I went next to a general store, where I bought two pairs of socks and new tennis shoes, which were only six dollars. It felt great to put them on my bare feet.

I walked to the west end of town, and stuck out my thumb. The second vehicle, a Volkswagon van, pulled over for me. The driver was surprised by my visage when I entered his van. He said I looked just like his brother, and the only reason he’d stopped was that he had thought I was his brother. However, he did not, once seeing that I was not his brother, tell me that we couldn’t ride with him.

That night we pulled into a rest area. The VW driver had blankets, and an electric heater that he plugged into a utility pole. It was warm and cozy in the van – an extreme contrast to the conditions I had endured in the boxcar. Elsie and I slept well that night.

I found out the next day what we would have been in for had Elsie not jumped off the train.
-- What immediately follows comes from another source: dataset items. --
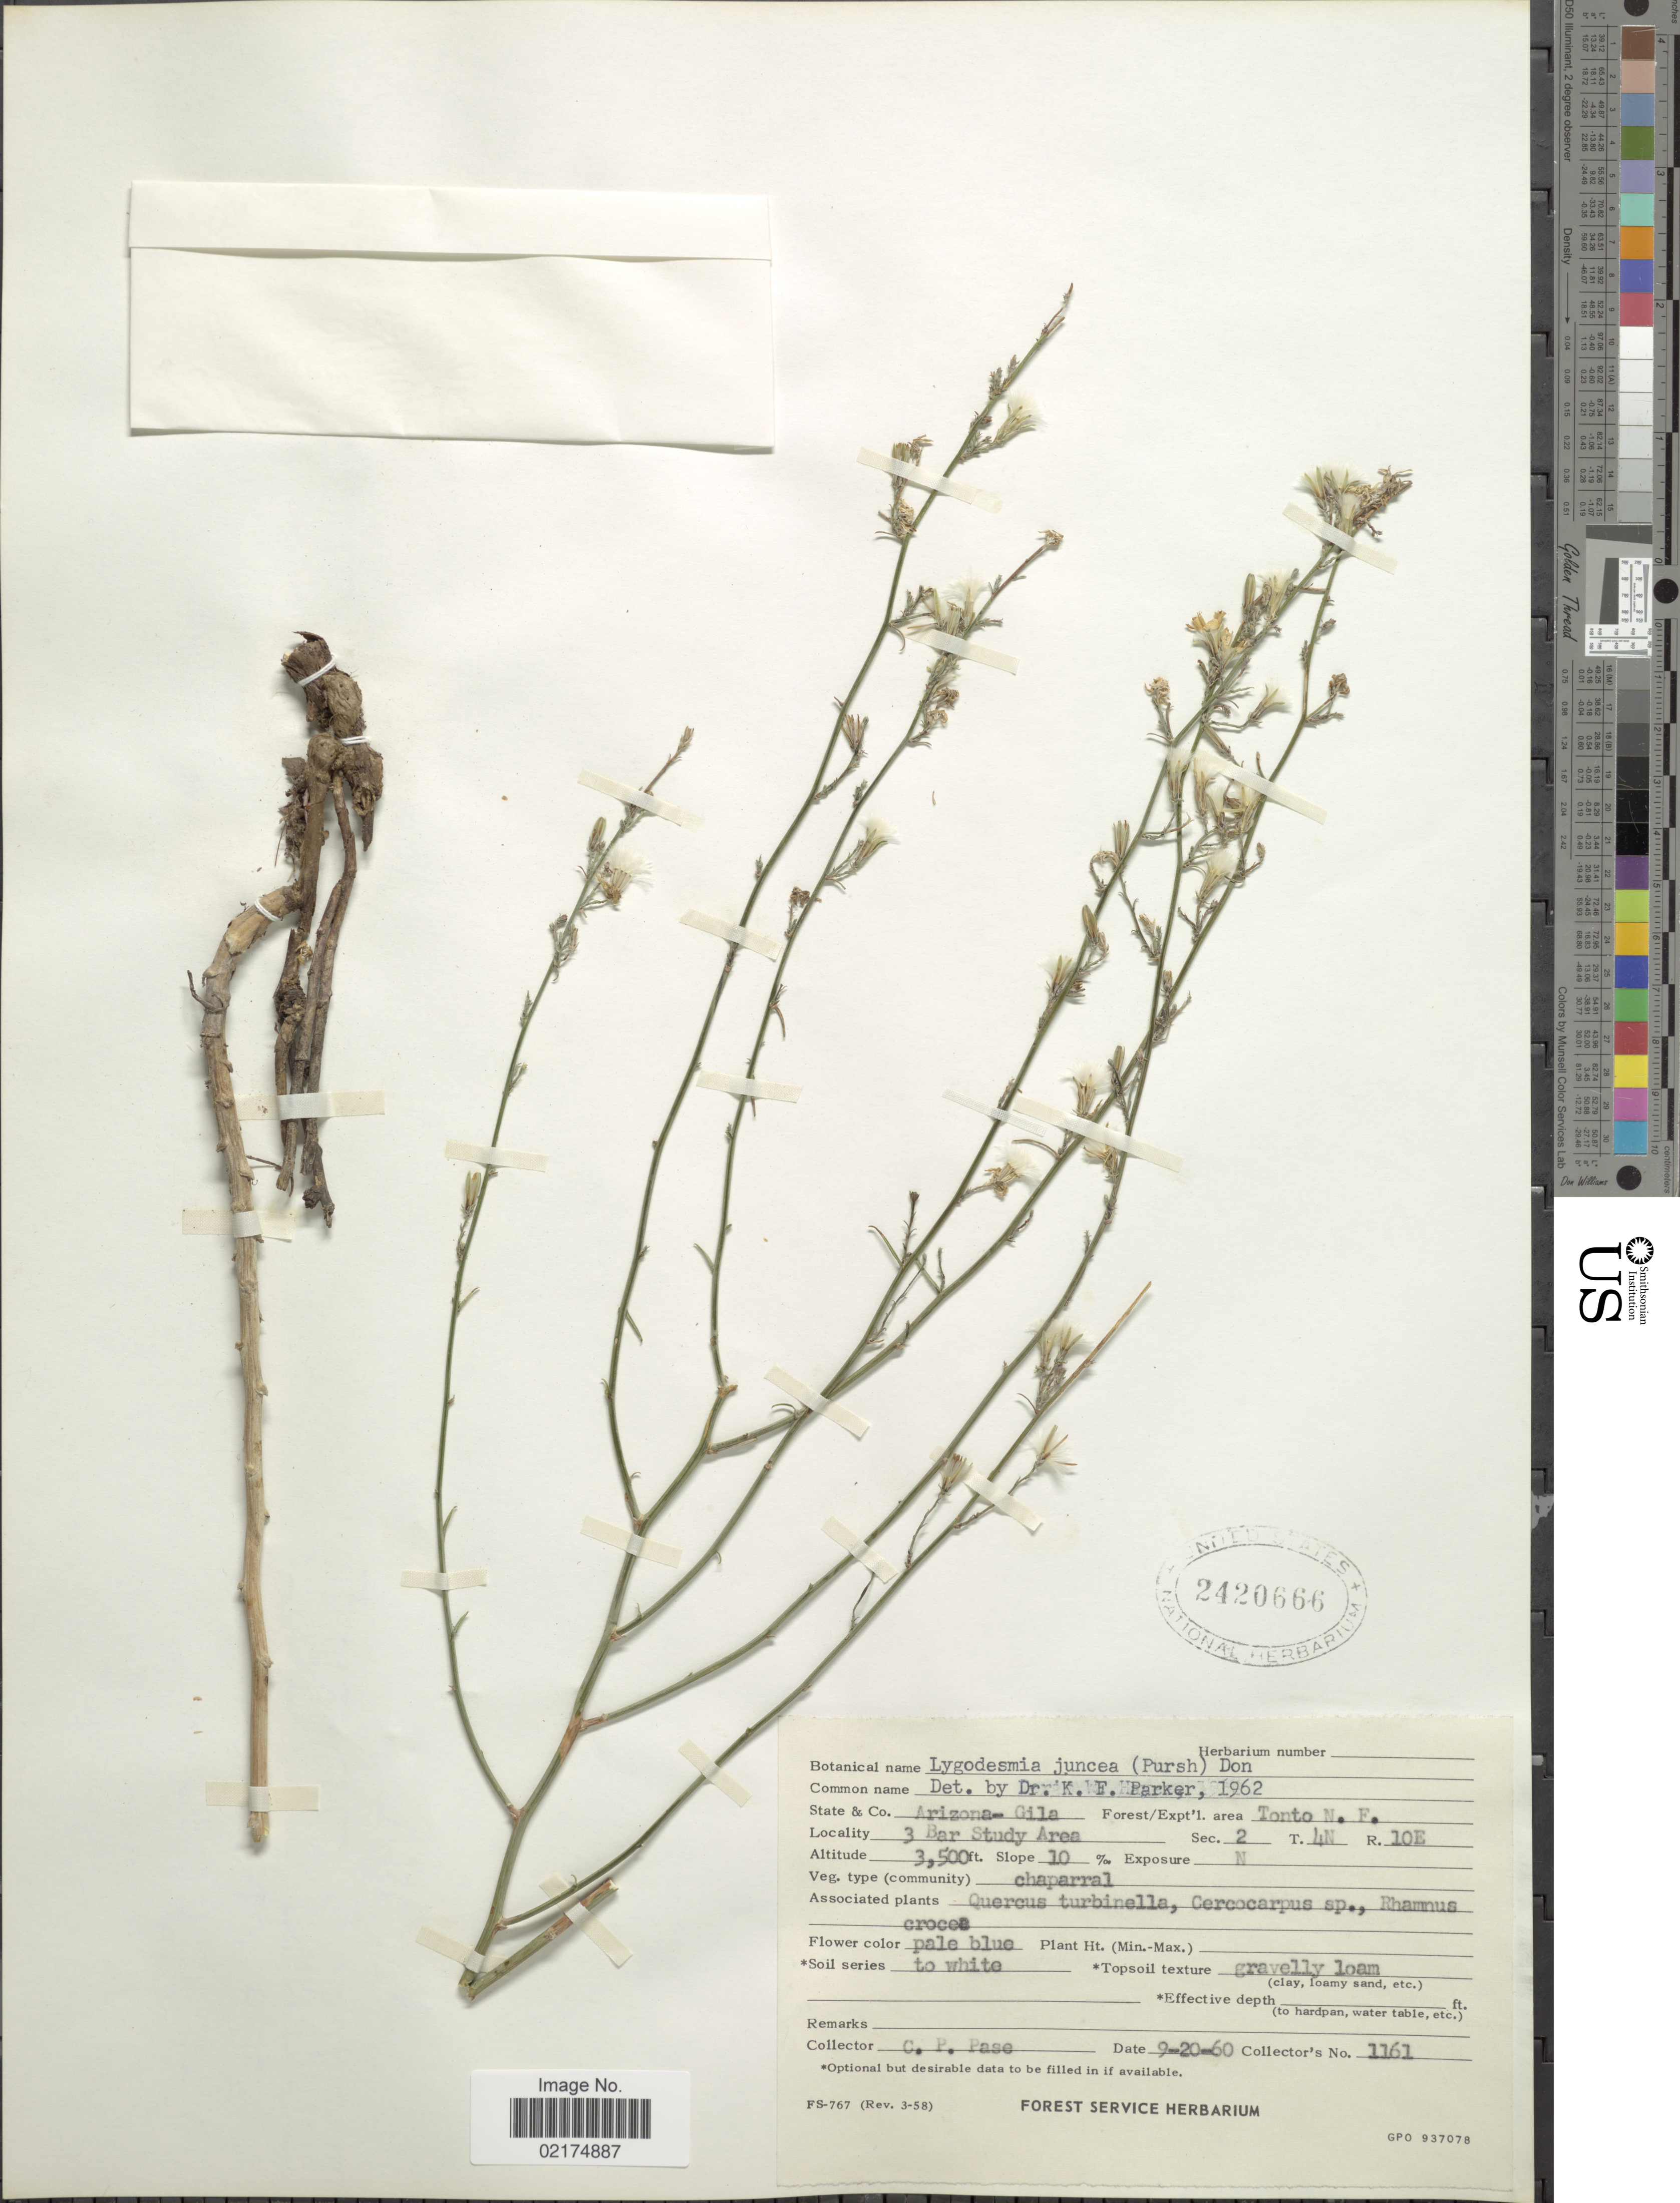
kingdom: Plantae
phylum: Tracheophyta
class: Magnoliopsida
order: Asterales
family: Asteraceae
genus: Lygodesmia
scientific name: Lygodesmia juncea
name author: D. Don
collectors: C. P. Pase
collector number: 1161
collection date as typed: Transcribed d/m/y: 20/9/60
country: United States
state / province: Arizona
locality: Gila,Tonto N.F. , 3 Bar Study Area, Sec. 2 T4N R10E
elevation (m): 1067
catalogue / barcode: US 2420666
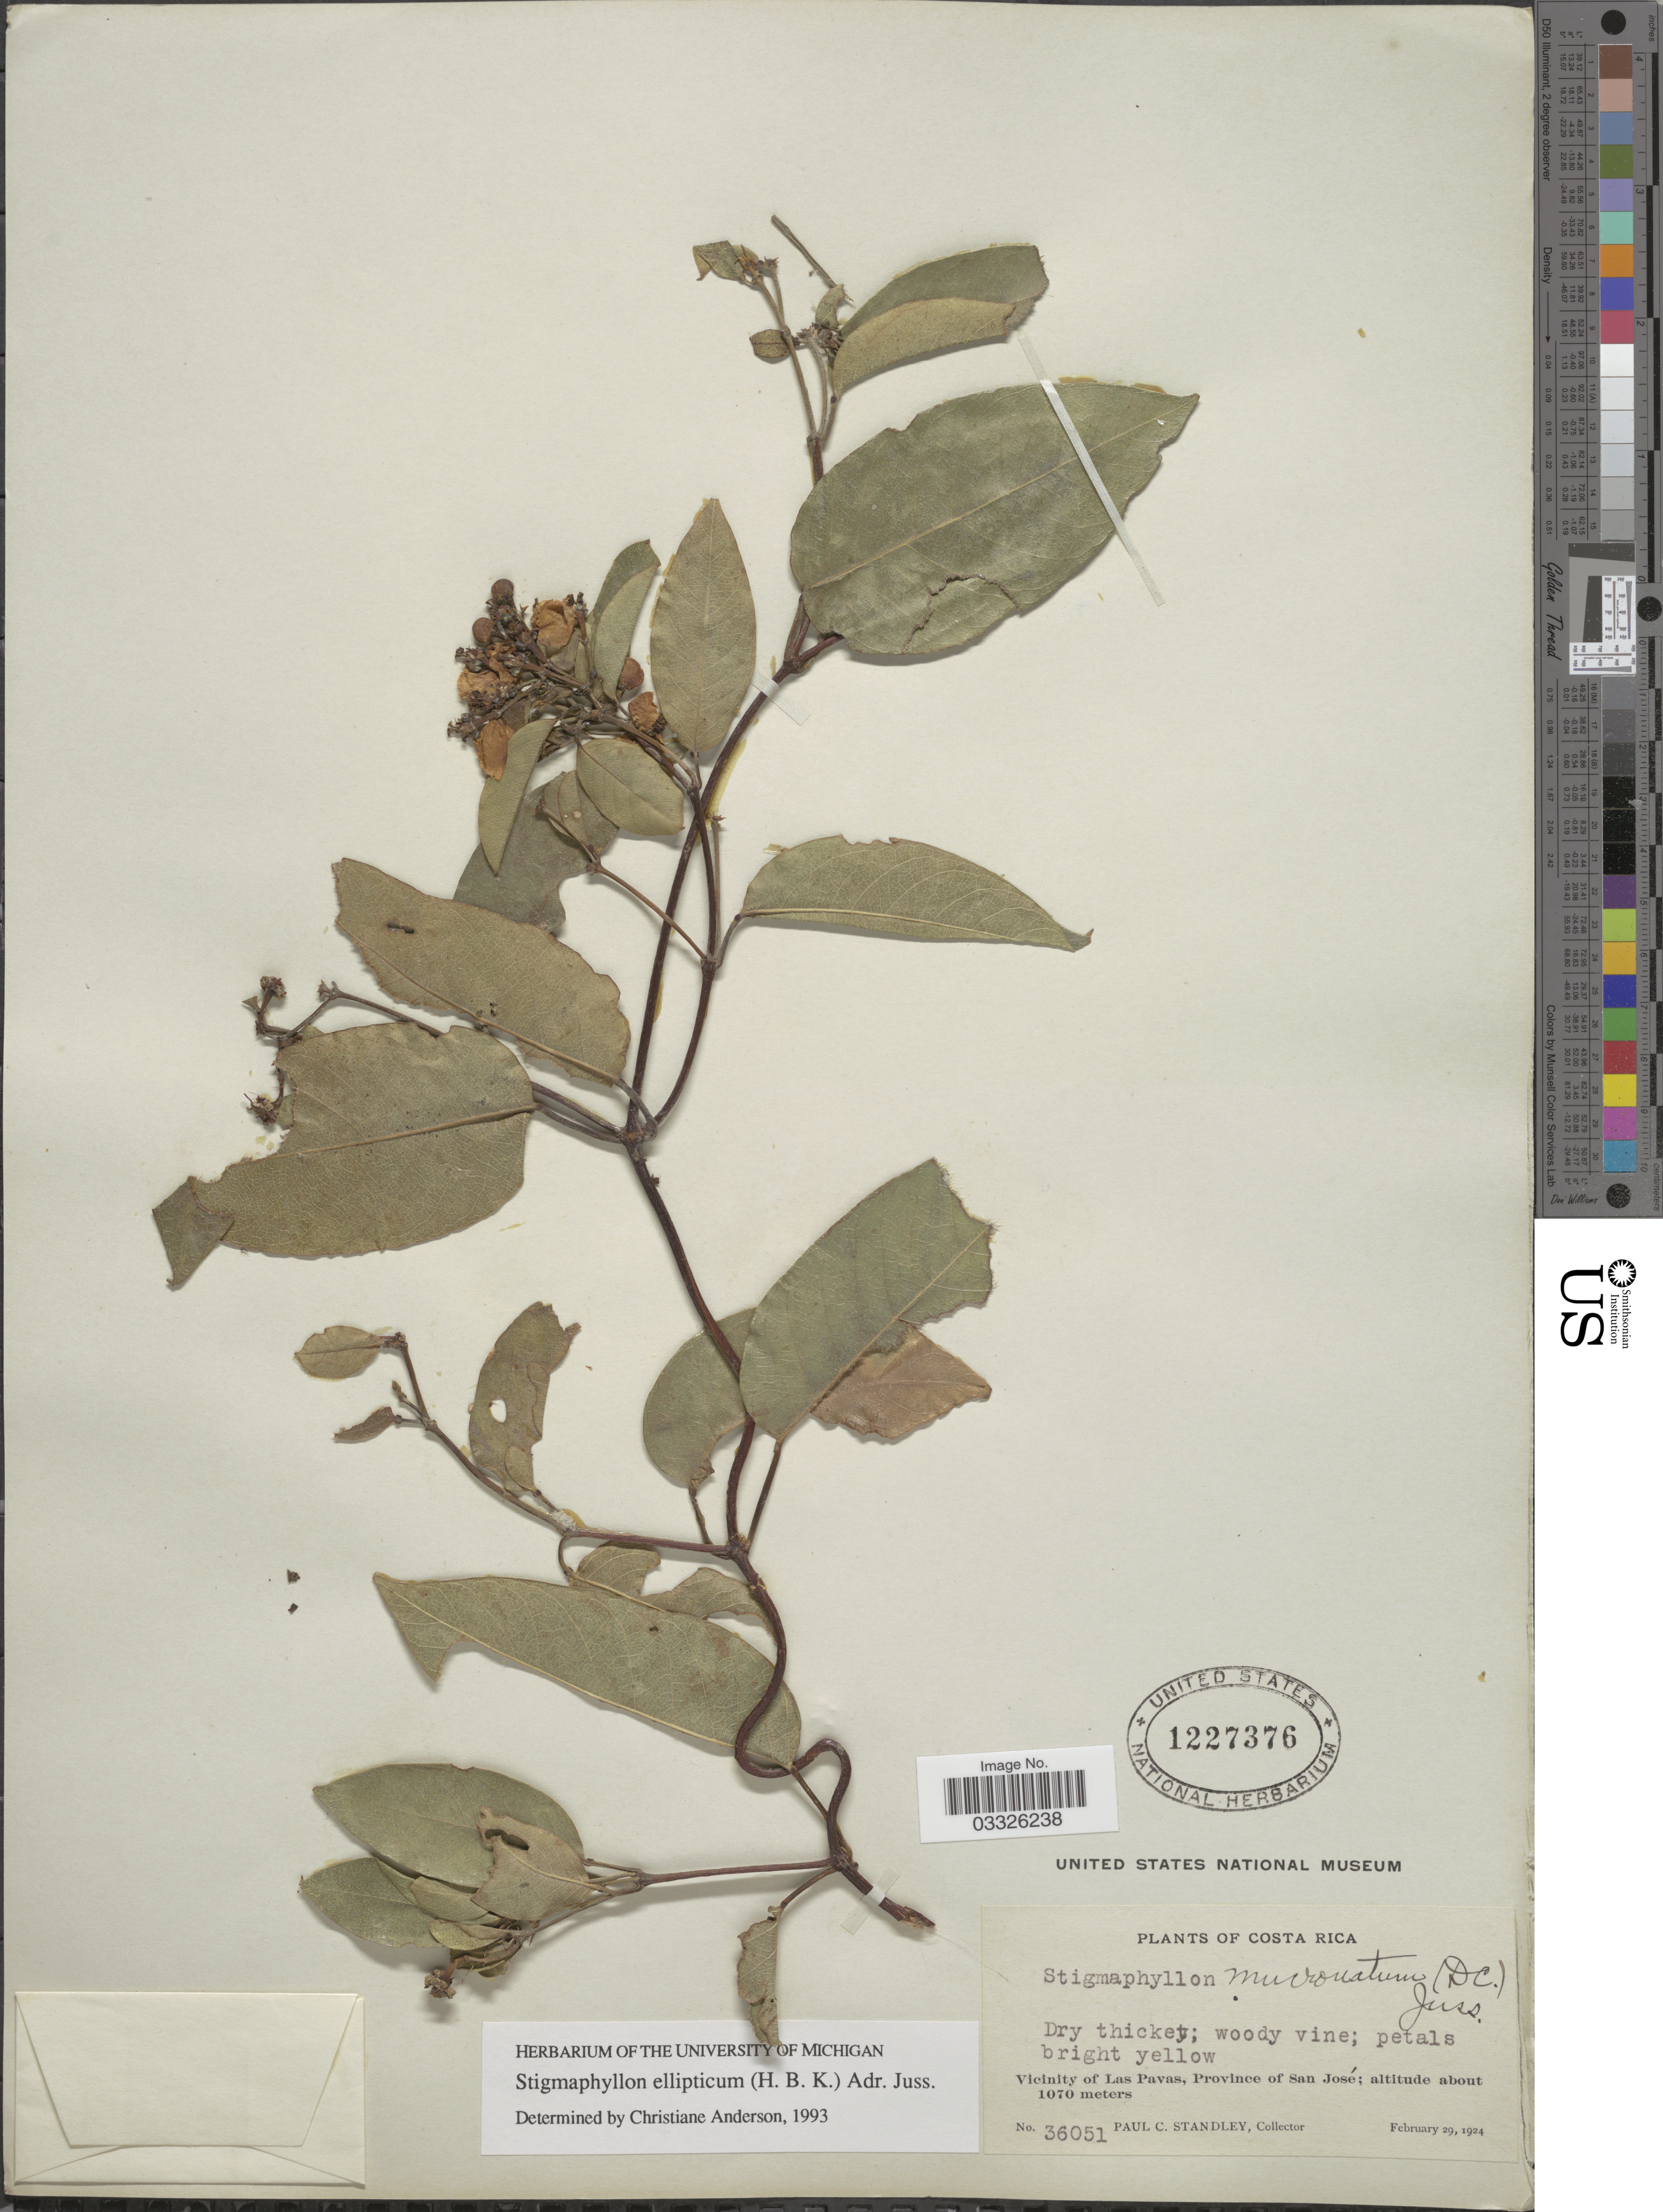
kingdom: Plantae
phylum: Tracheophyta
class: Magnoliopsida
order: Malpighiales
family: Malpighiaceae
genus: Stigmaphyllon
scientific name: Stigmaphyllon ellipticum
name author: (Kunth) A. Juss.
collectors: P. C. Standley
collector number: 36051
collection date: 1924-02-29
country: Costa Rica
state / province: San José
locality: Vicinity of Las Pavas.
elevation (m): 1070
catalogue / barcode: US 1227376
It snowed the entire time we drove through the Rockies.

The driver left me off at the apartment in Spokane where my girlfriend currently resided. By this time she was in love with another man, but that’s another story.

Something happened to Elsie when she was five years old, and she lost her life. I went for two years without a dog. Then a friend of mine told me that there was a litter of Australian shepherd puppies at the local shelter. I went there and picked one up, but it was only two weeks old young, and I felt no emotions for it. Then I saw two other dogs, siblings, one black and one brown, in a cage. They were two months old. I picked up the brown one. Except for being a bit smaller, she looked identical to Elsie. She locked eyes with me, and I couldn’t put her down.

April lived to be 16, and I learned that a dog can be the light of your life as well as any person. (But that’s another story too.)